What is asked: Please convert the lines from the one containing "Document page, 1500x1125 pixels." through the end of the material, inclusive, into a JSON list of strings with one string per line, leaving out blank lines.

Page element annotations
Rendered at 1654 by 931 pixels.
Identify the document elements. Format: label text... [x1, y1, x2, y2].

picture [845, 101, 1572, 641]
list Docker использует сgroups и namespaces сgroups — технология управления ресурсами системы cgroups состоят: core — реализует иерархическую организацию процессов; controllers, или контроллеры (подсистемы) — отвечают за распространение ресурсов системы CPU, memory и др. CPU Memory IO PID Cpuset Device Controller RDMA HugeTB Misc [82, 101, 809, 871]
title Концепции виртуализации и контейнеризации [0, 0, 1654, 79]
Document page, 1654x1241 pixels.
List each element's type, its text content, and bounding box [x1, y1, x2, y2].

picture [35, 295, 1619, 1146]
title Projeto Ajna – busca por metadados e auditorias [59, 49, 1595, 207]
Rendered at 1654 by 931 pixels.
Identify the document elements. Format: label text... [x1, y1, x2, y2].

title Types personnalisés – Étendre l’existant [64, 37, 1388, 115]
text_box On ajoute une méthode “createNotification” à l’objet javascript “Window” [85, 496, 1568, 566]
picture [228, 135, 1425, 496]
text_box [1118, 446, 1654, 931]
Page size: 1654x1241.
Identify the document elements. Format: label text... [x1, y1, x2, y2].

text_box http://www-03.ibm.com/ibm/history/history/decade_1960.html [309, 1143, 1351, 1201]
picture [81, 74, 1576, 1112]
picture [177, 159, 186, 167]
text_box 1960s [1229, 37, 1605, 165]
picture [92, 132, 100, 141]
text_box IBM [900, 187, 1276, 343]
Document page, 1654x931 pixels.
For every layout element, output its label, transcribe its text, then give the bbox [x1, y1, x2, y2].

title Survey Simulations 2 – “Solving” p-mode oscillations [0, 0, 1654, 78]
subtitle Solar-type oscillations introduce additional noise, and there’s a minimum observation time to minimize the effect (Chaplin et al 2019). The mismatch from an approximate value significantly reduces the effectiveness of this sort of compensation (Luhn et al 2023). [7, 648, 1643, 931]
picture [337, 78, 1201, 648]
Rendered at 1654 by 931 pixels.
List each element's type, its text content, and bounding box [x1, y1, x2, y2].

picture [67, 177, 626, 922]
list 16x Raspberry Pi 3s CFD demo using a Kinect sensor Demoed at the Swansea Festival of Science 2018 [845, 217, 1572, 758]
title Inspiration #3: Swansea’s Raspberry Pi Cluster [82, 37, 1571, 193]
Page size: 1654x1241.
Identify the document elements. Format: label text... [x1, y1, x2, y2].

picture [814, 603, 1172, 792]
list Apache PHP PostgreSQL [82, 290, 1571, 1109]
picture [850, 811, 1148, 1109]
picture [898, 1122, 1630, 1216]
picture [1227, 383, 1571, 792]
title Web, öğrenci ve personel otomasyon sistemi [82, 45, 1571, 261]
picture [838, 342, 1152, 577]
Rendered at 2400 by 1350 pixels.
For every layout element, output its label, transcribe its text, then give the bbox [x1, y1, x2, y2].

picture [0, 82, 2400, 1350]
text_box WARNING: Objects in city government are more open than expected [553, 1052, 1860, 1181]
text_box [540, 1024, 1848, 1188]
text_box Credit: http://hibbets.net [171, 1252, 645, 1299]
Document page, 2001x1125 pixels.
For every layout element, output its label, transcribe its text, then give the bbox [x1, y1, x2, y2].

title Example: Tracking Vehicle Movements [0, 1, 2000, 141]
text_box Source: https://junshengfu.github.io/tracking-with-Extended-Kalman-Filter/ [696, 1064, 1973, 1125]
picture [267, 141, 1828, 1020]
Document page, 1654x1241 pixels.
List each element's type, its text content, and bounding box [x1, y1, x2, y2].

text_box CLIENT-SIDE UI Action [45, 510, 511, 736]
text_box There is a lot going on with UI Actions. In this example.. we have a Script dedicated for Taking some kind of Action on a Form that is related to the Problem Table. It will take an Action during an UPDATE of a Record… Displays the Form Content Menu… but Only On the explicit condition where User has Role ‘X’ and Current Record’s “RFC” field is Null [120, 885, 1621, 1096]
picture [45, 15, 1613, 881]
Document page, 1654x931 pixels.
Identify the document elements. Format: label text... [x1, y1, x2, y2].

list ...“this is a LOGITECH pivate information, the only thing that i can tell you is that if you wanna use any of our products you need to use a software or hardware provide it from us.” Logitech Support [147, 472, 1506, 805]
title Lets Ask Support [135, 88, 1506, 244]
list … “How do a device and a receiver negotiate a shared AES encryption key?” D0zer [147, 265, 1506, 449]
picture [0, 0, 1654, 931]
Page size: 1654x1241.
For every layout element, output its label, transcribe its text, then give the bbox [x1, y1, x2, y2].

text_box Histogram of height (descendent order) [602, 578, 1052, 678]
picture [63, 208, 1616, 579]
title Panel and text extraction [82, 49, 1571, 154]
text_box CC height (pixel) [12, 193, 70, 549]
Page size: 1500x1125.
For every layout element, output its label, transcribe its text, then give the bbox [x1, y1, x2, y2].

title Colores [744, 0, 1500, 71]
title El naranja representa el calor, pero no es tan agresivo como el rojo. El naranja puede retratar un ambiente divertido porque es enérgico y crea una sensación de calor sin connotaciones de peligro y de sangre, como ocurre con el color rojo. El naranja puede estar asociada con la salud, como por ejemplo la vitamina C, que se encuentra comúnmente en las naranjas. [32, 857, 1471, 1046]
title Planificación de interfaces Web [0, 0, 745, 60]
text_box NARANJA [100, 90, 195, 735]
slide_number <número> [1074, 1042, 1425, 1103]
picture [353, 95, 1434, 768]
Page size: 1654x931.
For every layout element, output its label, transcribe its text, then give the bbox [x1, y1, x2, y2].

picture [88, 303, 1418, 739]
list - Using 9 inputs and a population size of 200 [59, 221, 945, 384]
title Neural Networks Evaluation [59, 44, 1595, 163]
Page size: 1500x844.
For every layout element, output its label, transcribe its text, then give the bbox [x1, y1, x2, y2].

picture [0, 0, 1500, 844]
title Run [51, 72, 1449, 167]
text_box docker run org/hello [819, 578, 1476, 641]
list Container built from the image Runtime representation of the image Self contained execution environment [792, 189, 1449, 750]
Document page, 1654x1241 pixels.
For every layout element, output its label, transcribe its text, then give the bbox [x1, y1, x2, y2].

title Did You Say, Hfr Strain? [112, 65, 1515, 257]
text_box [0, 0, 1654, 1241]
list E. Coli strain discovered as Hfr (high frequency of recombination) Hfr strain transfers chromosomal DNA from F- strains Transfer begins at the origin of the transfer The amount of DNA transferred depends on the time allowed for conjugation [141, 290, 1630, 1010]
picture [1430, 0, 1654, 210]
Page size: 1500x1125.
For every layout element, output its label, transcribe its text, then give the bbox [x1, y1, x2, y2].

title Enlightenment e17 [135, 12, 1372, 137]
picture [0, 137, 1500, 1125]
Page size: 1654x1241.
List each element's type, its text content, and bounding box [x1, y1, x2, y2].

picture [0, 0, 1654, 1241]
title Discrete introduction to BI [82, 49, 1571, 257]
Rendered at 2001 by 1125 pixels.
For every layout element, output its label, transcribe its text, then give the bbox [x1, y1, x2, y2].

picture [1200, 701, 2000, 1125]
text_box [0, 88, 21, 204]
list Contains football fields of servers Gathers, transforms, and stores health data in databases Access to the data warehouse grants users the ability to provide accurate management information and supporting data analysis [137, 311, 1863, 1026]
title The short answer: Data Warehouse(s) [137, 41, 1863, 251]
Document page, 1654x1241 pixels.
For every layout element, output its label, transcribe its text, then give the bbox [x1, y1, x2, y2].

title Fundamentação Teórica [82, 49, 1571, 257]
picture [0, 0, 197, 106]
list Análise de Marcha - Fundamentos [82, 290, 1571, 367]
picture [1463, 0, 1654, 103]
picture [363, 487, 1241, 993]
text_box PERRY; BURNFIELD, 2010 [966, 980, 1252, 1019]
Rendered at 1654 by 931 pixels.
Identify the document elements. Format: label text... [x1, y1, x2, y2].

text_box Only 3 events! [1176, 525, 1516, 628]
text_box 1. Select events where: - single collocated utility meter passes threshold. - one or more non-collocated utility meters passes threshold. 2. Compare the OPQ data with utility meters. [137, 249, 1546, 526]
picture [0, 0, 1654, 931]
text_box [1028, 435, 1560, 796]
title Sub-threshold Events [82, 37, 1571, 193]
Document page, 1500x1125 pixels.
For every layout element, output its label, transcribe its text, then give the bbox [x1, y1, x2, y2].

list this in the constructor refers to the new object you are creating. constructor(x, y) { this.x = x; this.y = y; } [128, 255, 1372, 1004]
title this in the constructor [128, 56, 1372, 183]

Exercise response:
[
  "Document page, 1500x1125 pixels.",
  "For every layout element, output its label, transcribe its text, then give the bbox [x1, y1, x2, y2].",
  "list this in the constructor refers to the new object you are creating. constructor(x, y) { this.x = x; this.y = y; } [128, 255, 1372, 1004]",
  "title this in the constructor [128, 56, 1372, 183]"
]